** ABOUT THIS EXERCISE **
Continue the article on managing audio recordings in e-discovery from its last sentence.

** GIVEN PASSAGE **
See No Evil, Hear No Evil, Speak No Evil-Managing Audio in E-Discovery
By Jim Vint, MD-Legal Technology Solutions Practice and Leader of the eDiscovery Practice, Navigant
Document requests involving audio recordings are becoming more prevalent, especially when the requesting party is the CFTC or the SEC. Regulation in Dodd-Frank requires corporations to retain potentially relevant oral communications such as telephone conversations, recorded meeting minutes, squawk box conversations, and both business and personal voicemail recordings. Previously, simply listening to these recordings to verify their content was sufficient to constitute a comprehensive and defensible review strategy; however, expansive data retention policies, enhanced by regulation, are making that strategy less practical in today’s legal environment. In addition, identifying the speakers in each audio recording presents another challenge–who was speaking and giving instructions? Did the other speaker confirm it and who then was that confirming speaker? Was one of the key business managers under investigation on that call?

** DATASET EXCERPTS **
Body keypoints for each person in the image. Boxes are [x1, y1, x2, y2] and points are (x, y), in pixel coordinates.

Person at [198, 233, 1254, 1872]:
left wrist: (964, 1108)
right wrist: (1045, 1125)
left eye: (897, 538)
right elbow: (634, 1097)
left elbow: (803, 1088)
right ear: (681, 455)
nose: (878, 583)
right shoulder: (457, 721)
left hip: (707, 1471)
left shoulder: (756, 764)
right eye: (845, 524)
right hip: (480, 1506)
* * *
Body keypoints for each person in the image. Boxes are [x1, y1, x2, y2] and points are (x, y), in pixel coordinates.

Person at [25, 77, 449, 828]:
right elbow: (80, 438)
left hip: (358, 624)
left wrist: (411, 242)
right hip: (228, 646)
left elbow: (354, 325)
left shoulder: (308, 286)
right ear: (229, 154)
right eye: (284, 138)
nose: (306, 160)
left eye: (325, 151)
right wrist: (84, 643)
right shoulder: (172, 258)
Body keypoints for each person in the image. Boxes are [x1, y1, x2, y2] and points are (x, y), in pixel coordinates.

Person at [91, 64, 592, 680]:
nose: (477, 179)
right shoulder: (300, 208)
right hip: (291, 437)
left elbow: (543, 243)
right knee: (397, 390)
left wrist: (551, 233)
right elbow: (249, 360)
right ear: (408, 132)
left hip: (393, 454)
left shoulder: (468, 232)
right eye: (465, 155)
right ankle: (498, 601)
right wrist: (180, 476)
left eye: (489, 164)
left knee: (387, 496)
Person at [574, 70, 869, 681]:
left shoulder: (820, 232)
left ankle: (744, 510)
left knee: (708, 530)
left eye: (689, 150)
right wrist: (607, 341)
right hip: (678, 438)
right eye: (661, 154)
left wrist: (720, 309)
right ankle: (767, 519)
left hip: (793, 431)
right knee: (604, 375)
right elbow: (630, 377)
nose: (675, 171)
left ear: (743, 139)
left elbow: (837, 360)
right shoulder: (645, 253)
---
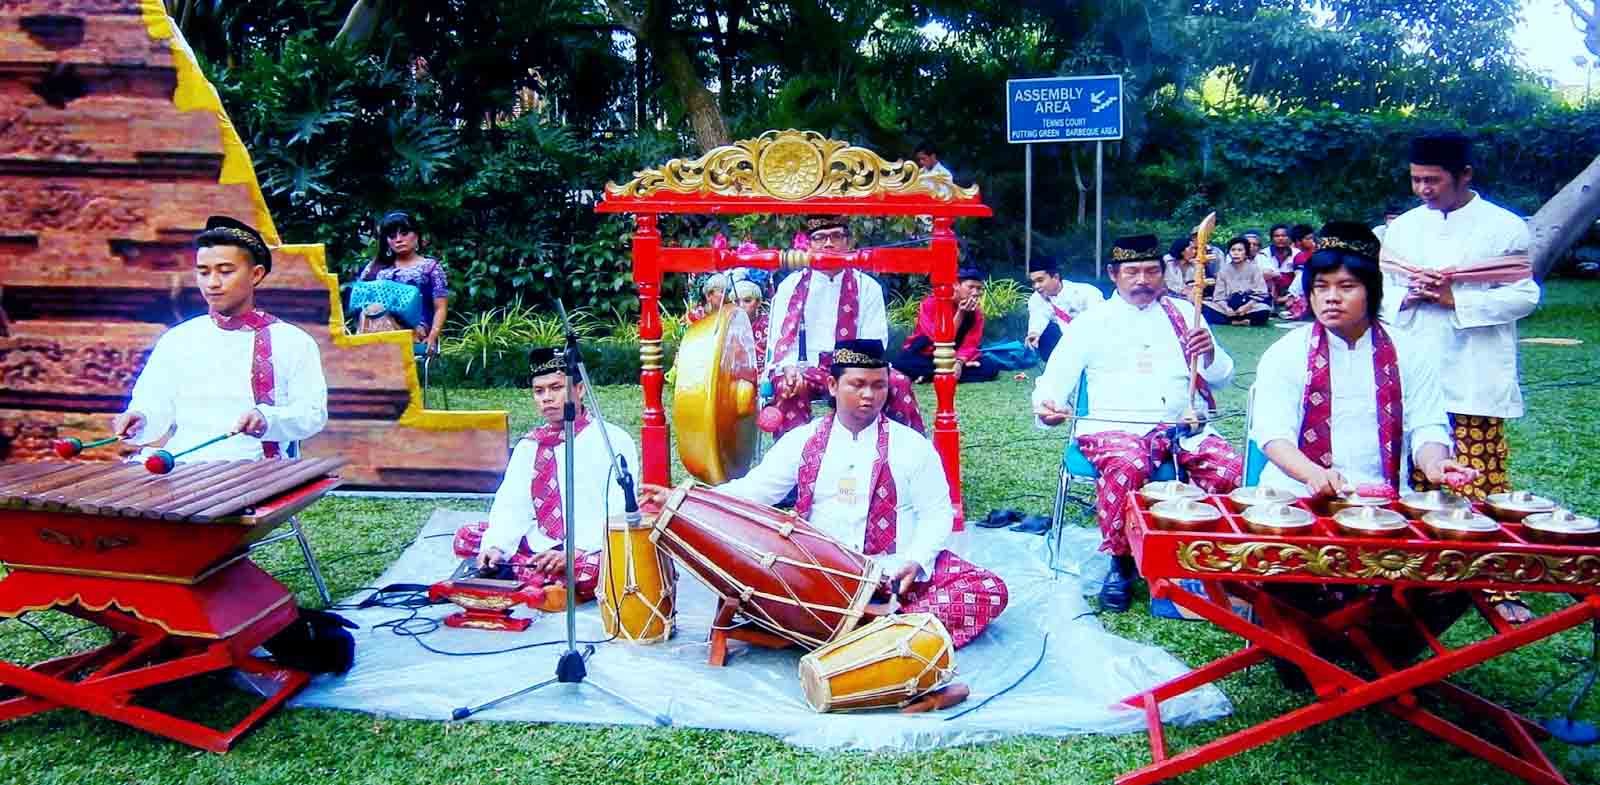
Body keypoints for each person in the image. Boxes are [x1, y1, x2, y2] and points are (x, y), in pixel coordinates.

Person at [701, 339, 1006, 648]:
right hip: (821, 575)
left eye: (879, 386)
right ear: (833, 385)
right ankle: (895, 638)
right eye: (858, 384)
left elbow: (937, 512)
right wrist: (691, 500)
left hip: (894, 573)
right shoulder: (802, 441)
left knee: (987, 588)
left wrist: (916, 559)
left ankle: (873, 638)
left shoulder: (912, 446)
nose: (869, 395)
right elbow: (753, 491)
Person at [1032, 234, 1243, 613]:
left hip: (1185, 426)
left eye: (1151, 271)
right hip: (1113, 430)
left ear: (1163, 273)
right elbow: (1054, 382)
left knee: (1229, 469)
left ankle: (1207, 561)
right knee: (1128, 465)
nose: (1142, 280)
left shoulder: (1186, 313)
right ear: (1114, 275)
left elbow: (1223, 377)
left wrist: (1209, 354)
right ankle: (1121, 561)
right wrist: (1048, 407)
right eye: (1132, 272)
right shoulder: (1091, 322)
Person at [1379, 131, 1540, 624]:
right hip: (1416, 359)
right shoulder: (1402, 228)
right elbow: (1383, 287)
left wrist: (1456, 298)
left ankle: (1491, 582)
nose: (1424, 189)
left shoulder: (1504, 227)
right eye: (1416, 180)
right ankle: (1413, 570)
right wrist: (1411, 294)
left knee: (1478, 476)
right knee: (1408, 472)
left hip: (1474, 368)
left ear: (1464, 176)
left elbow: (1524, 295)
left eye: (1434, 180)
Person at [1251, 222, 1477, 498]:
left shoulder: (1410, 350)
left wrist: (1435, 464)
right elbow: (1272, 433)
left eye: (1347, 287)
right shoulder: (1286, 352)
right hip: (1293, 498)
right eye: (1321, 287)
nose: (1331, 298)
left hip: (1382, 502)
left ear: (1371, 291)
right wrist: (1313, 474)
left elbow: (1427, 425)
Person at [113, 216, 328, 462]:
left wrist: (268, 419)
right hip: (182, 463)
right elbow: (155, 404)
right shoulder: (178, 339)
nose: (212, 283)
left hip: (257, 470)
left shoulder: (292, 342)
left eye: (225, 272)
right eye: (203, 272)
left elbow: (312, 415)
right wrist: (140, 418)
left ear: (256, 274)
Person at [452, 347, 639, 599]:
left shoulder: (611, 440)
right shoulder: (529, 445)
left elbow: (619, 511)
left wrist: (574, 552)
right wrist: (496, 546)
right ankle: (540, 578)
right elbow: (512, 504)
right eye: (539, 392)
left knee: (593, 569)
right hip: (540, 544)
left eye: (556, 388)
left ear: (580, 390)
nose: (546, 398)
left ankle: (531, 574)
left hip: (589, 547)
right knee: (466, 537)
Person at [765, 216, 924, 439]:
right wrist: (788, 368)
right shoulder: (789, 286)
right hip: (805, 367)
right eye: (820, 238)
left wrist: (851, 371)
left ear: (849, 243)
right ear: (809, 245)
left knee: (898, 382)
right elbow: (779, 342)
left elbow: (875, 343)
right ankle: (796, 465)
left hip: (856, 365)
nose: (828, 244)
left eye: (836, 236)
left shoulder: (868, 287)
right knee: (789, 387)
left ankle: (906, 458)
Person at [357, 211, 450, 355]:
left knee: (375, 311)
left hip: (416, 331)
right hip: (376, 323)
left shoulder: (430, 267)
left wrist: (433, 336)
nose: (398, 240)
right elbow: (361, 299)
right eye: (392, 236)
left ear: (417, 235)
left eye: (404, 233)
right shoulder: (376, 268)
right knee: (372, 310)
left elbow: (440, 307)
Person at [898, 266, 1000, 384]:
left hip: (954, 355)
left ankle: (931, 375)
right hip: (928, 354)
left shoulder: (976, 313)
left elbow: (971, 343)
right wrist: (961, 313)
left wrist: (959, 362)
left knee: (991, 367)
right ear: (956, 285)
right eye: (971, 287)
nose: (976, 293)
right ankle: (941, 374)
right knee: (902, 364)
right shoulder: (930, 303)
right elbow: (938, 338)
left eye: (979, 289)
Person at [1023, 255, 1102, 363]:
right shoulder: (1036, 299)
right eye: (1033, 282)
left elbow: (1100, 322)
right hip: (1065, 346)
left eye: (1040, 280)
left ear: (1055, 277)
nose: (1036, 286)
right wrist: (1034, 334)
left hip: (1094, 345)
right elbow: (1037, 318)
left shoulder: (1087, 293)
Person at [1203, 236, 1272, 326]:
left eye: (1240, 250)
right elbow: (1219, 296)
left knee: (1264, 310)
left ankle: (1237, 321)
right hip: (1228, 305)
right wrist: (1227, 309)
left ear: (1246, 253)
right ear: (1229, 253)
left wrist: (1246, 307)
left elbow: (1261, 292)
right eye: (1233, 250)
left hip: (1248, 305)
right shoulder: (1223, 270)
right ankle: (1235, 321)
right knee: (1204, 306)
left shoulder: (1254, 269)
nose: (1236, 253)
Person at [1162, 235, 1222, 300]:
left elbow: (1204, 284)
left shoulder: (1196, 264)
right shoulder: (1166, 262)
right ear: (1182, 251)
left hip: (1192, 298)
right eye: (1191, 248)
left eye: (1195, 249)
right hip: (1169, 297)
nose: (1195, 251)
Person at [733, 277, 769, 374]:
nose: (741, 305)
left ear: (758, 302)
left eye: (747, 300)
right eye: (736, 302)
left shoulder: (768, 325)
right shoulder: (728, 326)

** RESPONSE **
Imagine you have preserved 50 terabytes of audio that now require review, attempting to listen to each recording would be cost prohibitive. The financial services industry is a great example of this. Considering squawk boxes can record 24 hours a day, 7 days a week, a corporation with 50 terabytes of audio could be facing 920,000 hours (assuming 18 audio hours per GB) of review time. This would be the equivalent of listening to the War and Peace audio book 13,000 times. In response, legal teams are looking to leverage technology to more effectively identify relevant information within audio recordings.
Automatic Speech recognition (“ASR”) - the translation of spoken words into text-is the technology that legal teams are turning to because it enables keyword searching and other text analytics to target potentially relevant content within audio recordings. With ASR, large teams of reviewers no longer have to sit and listen to each recording to identify relevant content. ASR is relatively new to the legal space, and while its results are not perfect, it can be used defensibly to implement keyword search when combined with a rigorous quality control sampling plan.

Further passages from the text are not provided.